• [The problem]: Apart from any images, the entries are to be output exactly.
### Given records
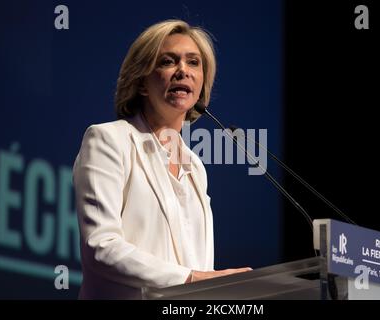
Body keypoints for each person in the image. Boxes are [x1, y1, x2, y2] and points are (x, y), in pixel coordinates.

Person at [73, 19, 251, 300]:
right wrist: (189, 279)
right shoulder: (109, 141)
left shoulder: (195, 167)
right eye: (168, 61)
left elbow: (198, 264)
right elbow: (101, 246)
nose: (183, 70)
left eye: (194, 63)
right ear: (142, 82)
######
• [Reply to the exercise]:
Body keypoints for each person in the image. Boxes are [x1, y1, x2, y2] and points are (x, y), in pixel coordinates.

Person at [73, 19, 251, 300]:
right wrist: (189, 279)
right shoulder: (109, 141)
left shoulder: (195, 167)
right eye: (168, 61)
left elbow: (198, 264)
right elbow: (101, 246)
nose: (183, 70)
left eye: (194, 63)
right ear: (142, 82)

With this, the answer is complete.